Aproveitamos para partilhar mais alguns pontos e observações que achamos importantes constar ou pensar neste documento:

  1. O mercado poderá incluir projetos associados ao Carbono Azul? Florestas e pradarias marinhas e outras formas de sequestro de GEE, por exemplo, para efeitos de compensação pelo Estado ou por entidades que explorem recursos marinhos. A questão dos direitos sobre os créditos torna-se altamente diferenciada sobre os projetos em território terrestre, mas seria extremamente importante considerar estes ecossistemas nas soluções apresentadas neste momento.

  2. Tendo presente as variações no preço dos créditos de carbono e as potenciais dificuldades que venham a surgir, por forma a impulsionar o desenvolvimento do mercado, poderá ser ponderada a criação e celebração de protocolos de garantia de margens de rentabilidade (ou sobrevivência), com organizações sem fins lucrativos e promotoras de projetos de compensação e sequestro de GEE.

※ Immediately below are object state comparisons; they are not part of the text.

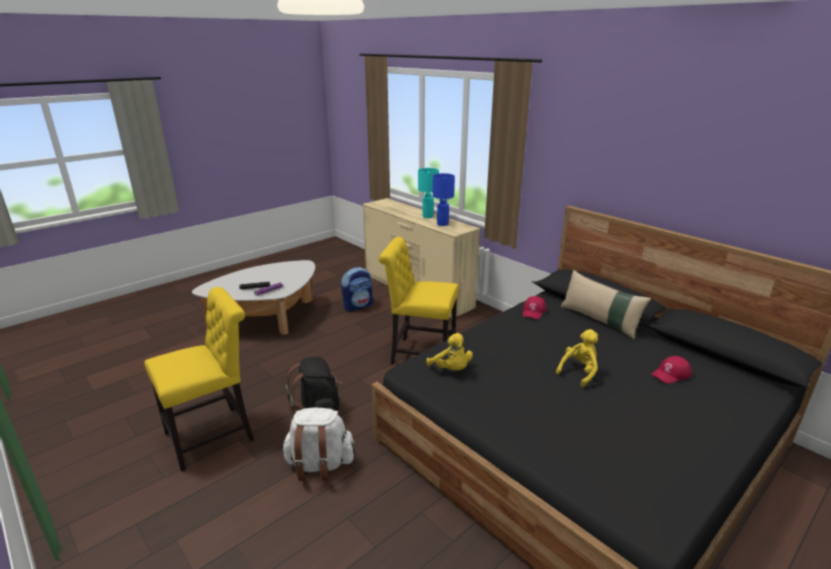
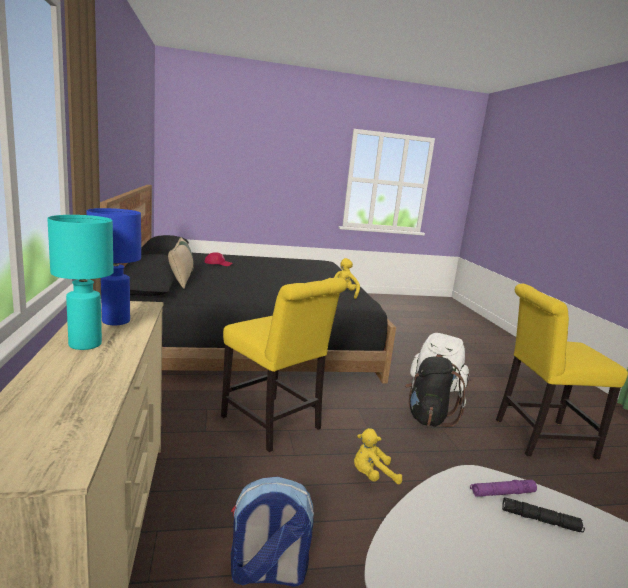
camera: 150 degrees left, 10 degrees down
(533, 311) = (212, 294): red cap -> none
(579, 372) = (265, 274): yellow plush toy -> yellow plush toy (372, 476)

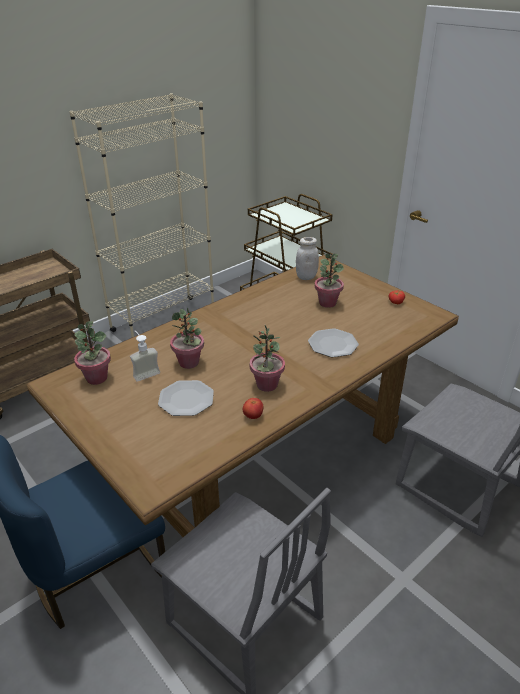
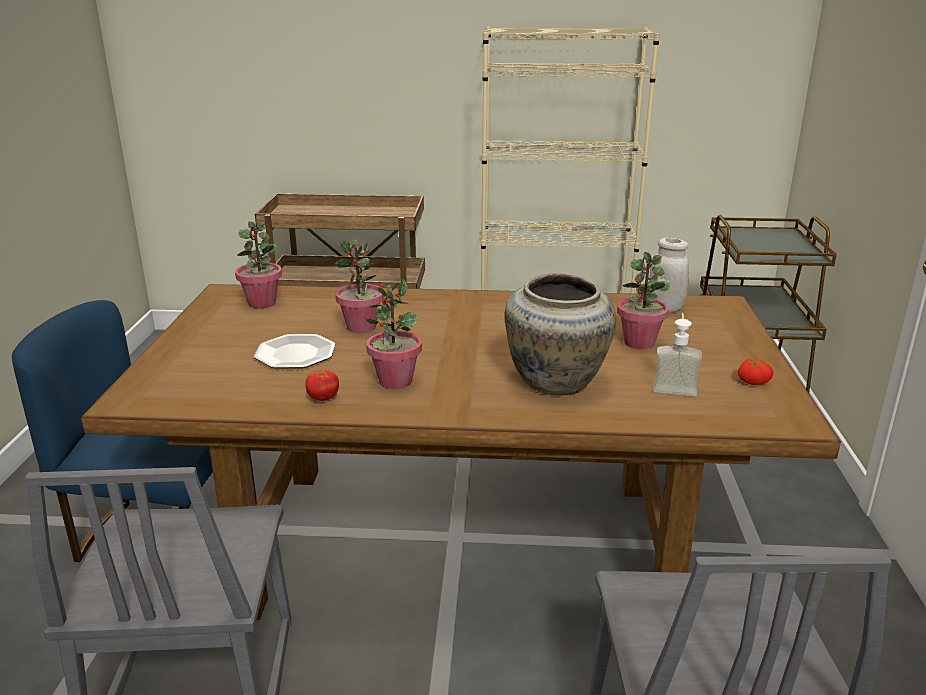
camera: 45 degrees right, 10 degrees down
(144, 372) = (307, 317): soap dispenser -> soap dispenser (674, 387)
(333, 344) = (555, 383): plate -> beige vase

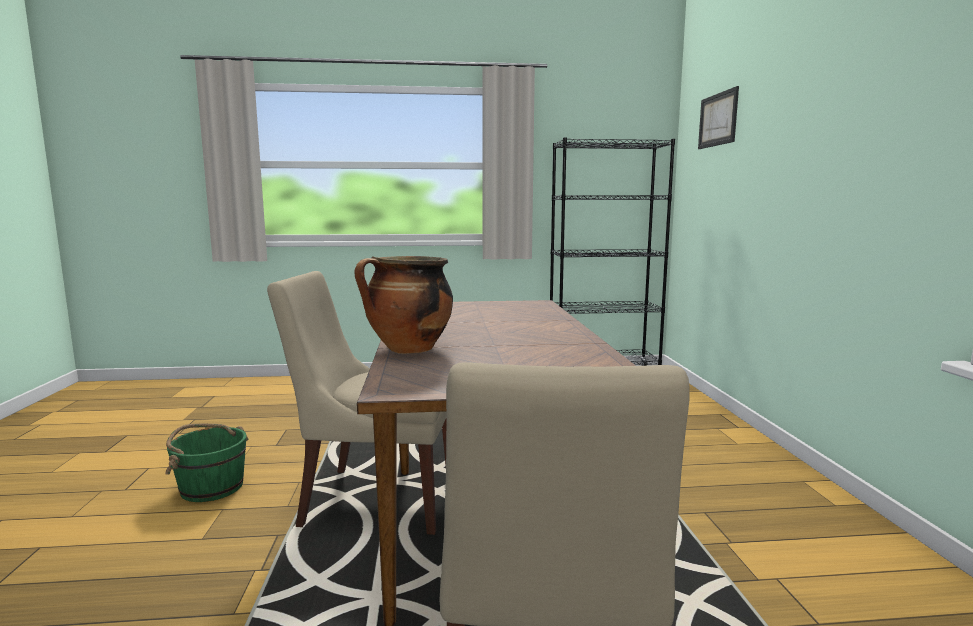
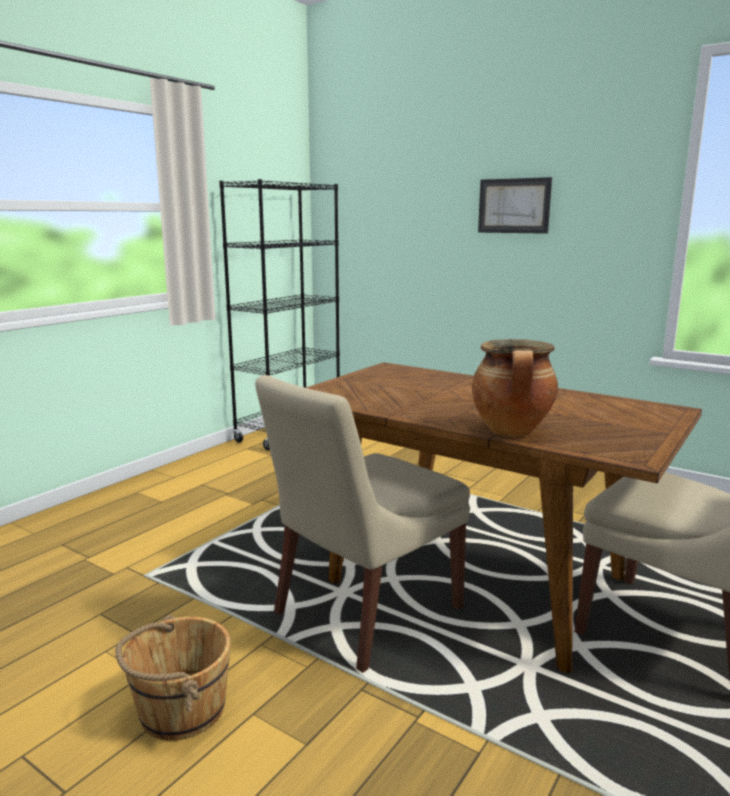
camera: 50 degrees left, 5 degrees up
(211, 487) = (180, 710): green bucket -> brown bucket
(718, 119) = (381, 170): picture -> picture (514, 206)

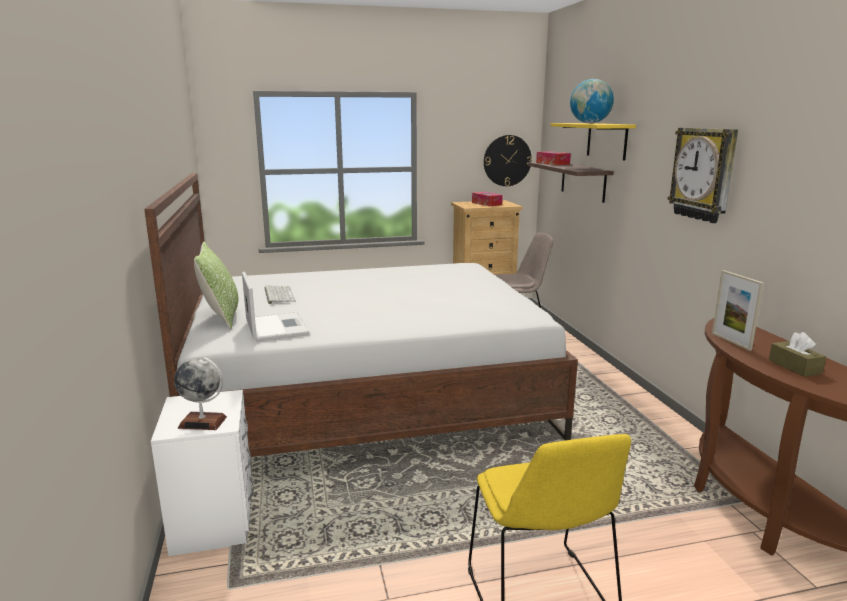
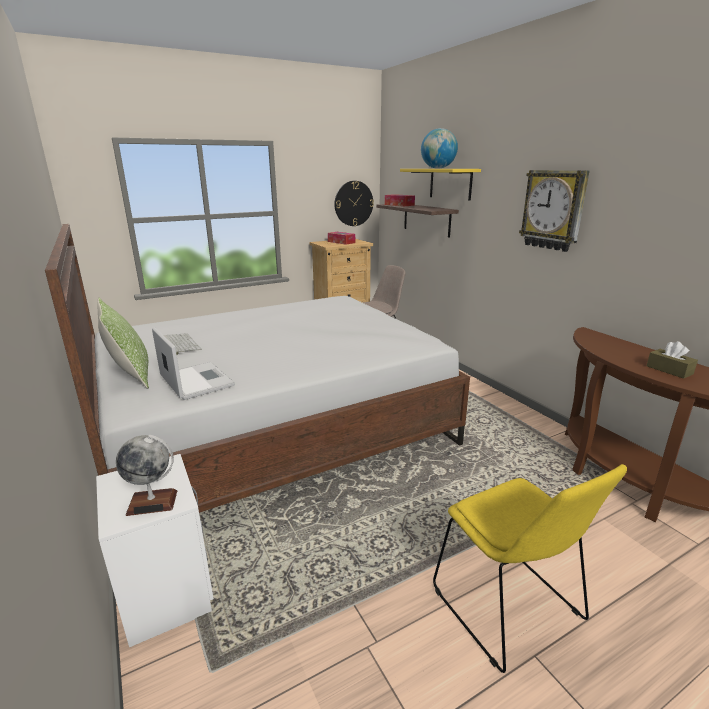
camera: 15 degrees left, 5 degrees up
(731, 341) = (606, 352): picture frame -> none

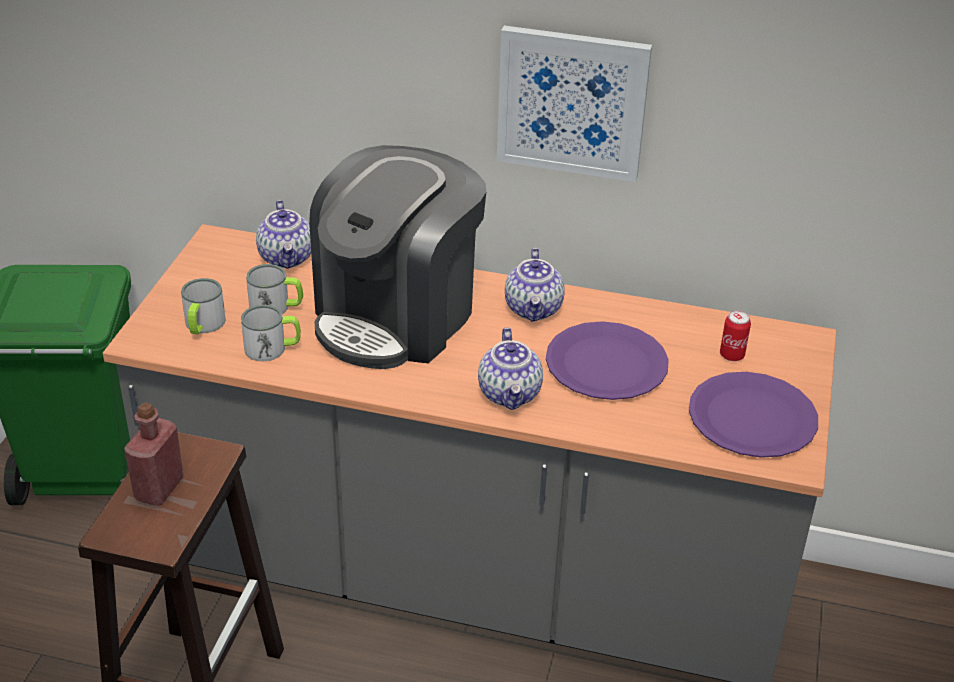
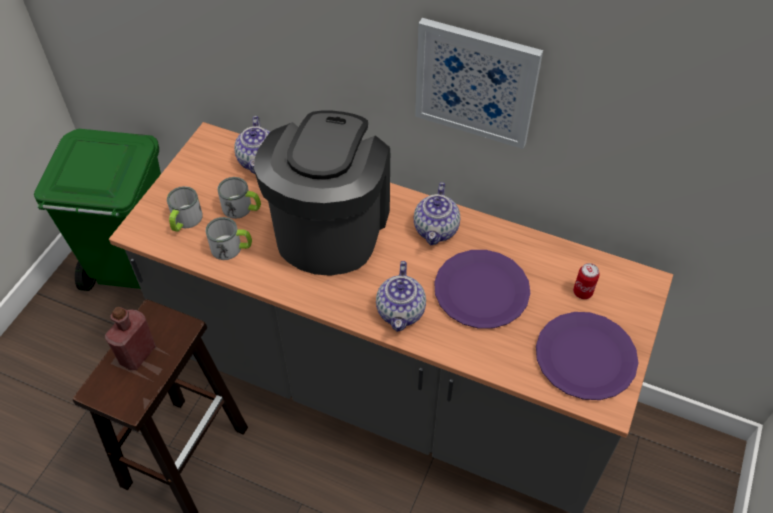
camera: 10 degrees right, 15 degrees up
(397, 316) = (330, 226): coffee machine -> coffee machine turned 150 degrees clockwise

  3. O mercado poderá incluir projetos em florestas/espaço verdes urbanos públicos ou privados? E árvores isoladas? Ou até em espaços agrícolas?





Concluímos que o diploma tem uma enorme importância e urgência, facilitando a concretização dos compromissos Europeus e Internacionais assumidos por Portugal, assim como os objetivos consagrados no Roteiro para a Neutralidade Carbónica 2050 e na Lei de Bases do Clima. Este mercado voluntário de carbono vai colmatar uma lacuna nos instrumentos de mitigação das alterações climática, garantindo uma transição justa e um desenvolvimento sustentável para uma sociedade neutra em carbono, promover o conhecimento dos cidadãos e das empresas sobre o peso ecológico/carbónico da sua atividade, incentivar o desenvolvimento de tecnologias e processos que reduzam as emissões das empresas, criar formas de remuneração dos serviços dos ecossistemas (capital natural), proteção da biodiversidade, redução de riscos de incêndio e destruição do solo e a criação de novos empregos e modelos de negócio.

Consideramos que a atual versão do diploma pode ser aprimorada e esperamos que seja possível ver algumas das nossas sugestões na versão final do presente diploma.